А про пресловутых бульдогов под ковром.
Вообще же ничего не понятно про мужика.
Ни кто его подставил, ни каким способом, да и про сам факт отставки ничего толком не ясно.
Три источника РБК говорят, что есть заявление. Источник Лайфа подтверждает. Представитель Астахова отрицает.
И ладно бы эти мелочи — завтра или в понедельник будет, наверное, ясность, отставили, или нет.
Но ведь никогда ж не будет ясности, за что.
Из-за петиции, собравшей 150.000 подписей, говорит источник РБК, но за всю историю Интернета в России пока что ни одного чиновника, а уж тем более кремлёвского, не отставили из-за петиции.
Которую, кстати сказать, сам Астахов называл происками киевской хунты и её зловещих ботов.
Они ж там в Киеве спят и видят, как бы в Кремле омбудсмена по детским делам поменять.
Сменить гламурного чекиста на какого-нибудь очередного генерала МВД, не иначе. Длинные руки у хунты, а забот других нет.
За что могли отставить — непонятно совершенно, но ещё менее понятно, за что столько лет держали.
И про следующего, кто в его тапки влезет, тоже ведь будет не догадаться: ни за что назначили, ни за что снимут впоследствии.
То есть ровно один общий принцип ясен: и назначают, и снимают по свистку.
Не по правовым каким-нибудь основаниям, не за KPI какие-нибудь проваленные или перевыполненные, а по решениям за закрытой дверью, логика которых ни известной фактологией, ни здравым смыслом не объяснима.
«Живём, под собою не чуя страны».
Мне про это вспоминается история соседа моего с верхнего этажа, наркома финансов Николая Милютина.

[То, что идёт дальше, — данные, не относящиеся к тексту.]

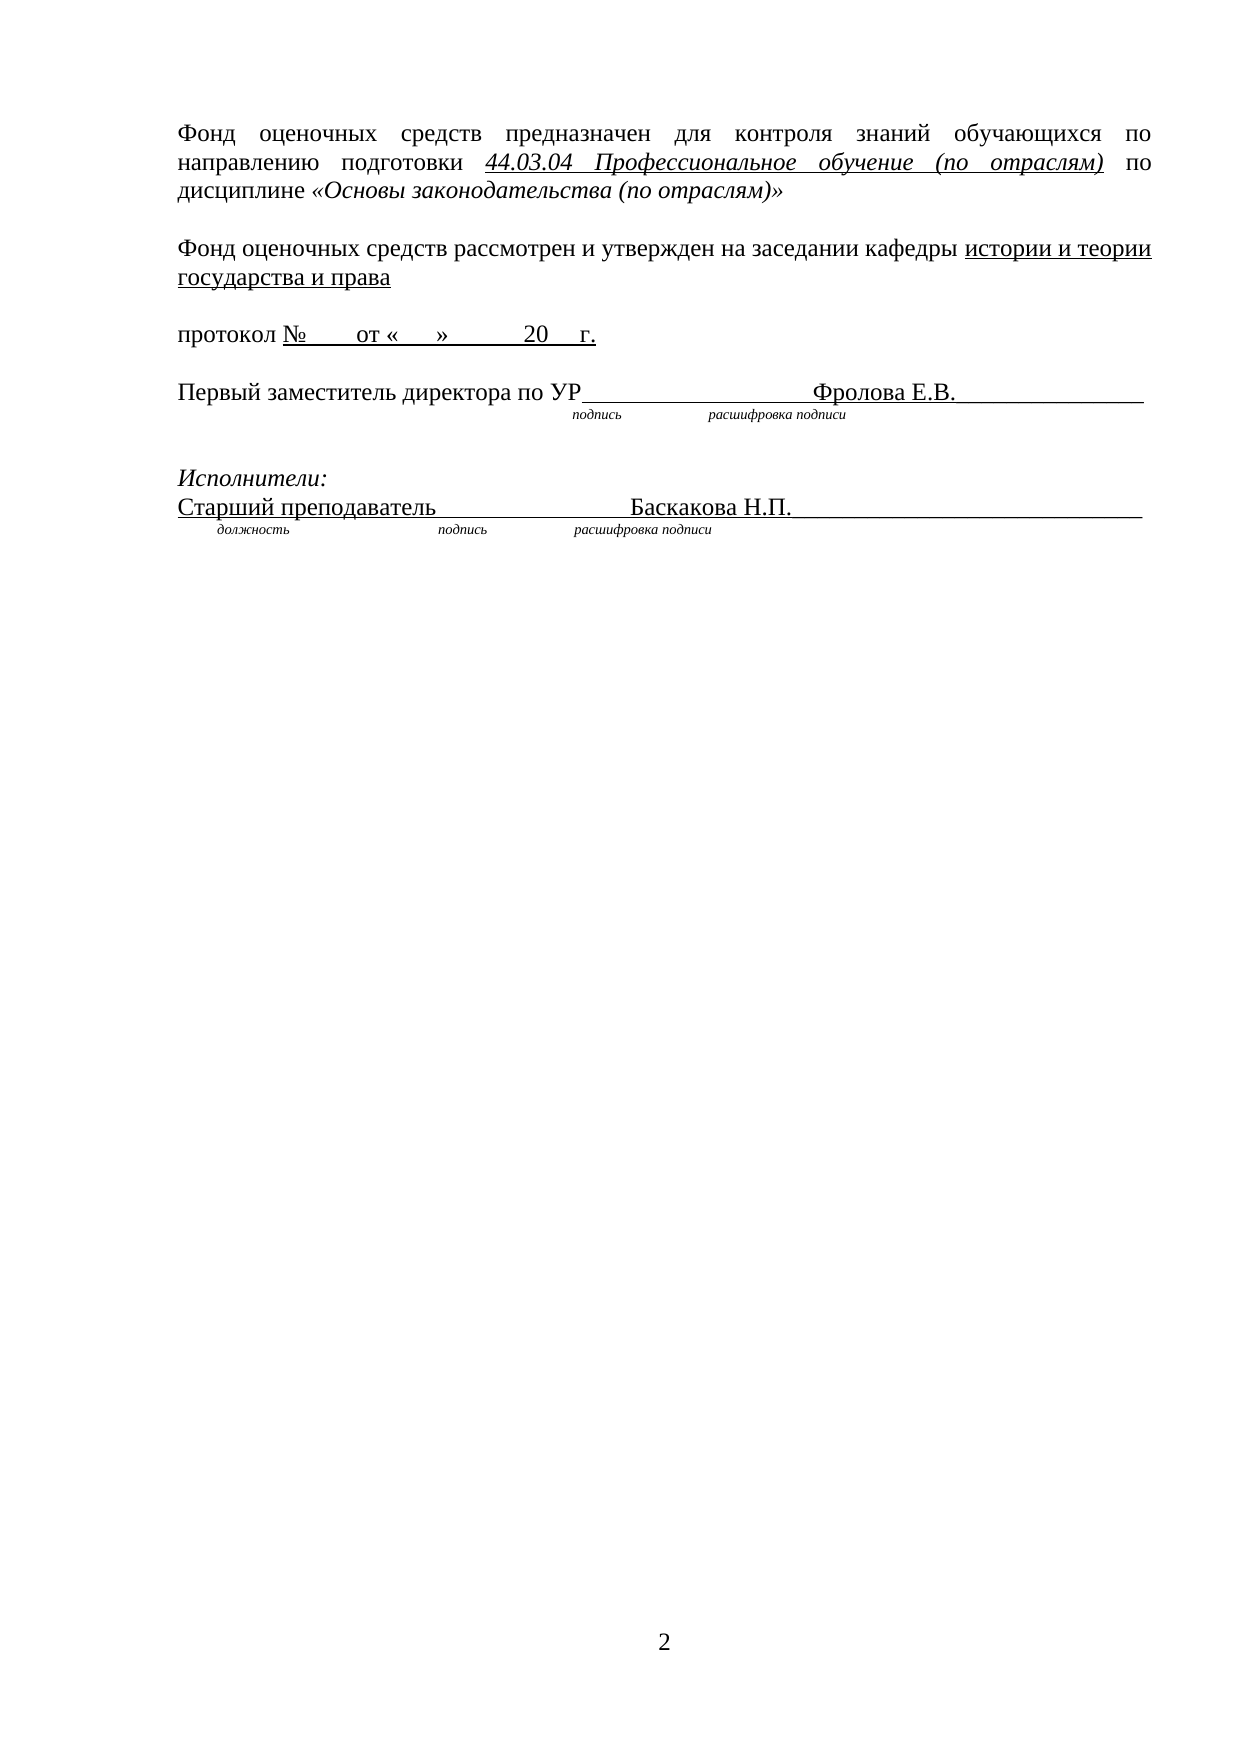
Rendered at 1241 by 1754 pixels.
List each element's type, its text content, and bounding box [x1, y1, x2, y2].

text Исполнители: [177, 463, 1152, 492]
text протокол № ___ от «___»______20__ г. [177, 319, 1152, 348]
text Старший преподаватель Баскакова Н.П.____________________________ [177, 492, 1152, 521]
text Фонд оценочных средств рассмотрен и утвержден на заседании кафедры истории и теории государства и права [177, 233, 1152, 291]
text подпись расшифровка подписи [177, 406, 1152, 434]
text должность подпись расшифровка подписи [177, 521, 1152, 549]
text Первый заместитель директора по УР Фролова Е.В._______________ [177, 377, 1152, 406]
text Фонд оценочных средств предназначен для контроля знаний обучающихся по направлению подготовки 44.03.04 Профессиональное обучение (по отраслям) по дисциплине «Основы законодательства (по отраслям)» [177, 118, 1152, 204]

Которого как в 1937 году с работы сняли, так он и заперся в своём пентхаусе на крыше Наркомфина, спал там три года с пистолетом под подушкой, наружу не выходил.
Расстреливать его, как выяснилось, никто не собирался.
Просто с одной работы уволили, и на другую хотели назначить — директором какого-то экономического института при АН СССР.
Но когда ему об этом сообщили, то он даже не подумал на работу выйти. Понимал: придёшь в новый кабинет, а там уже ждут, и на Лубянку.
Так и просидел три года взаперти. Потому что сам про себя не мог знать, числится ли он врагом народа, подлежащим особому совещанию и расстрелу, или всё же ценным советским работником, которого хотят видеть директором нового института, капитаном советской экономики… На всякий случай не рисковал.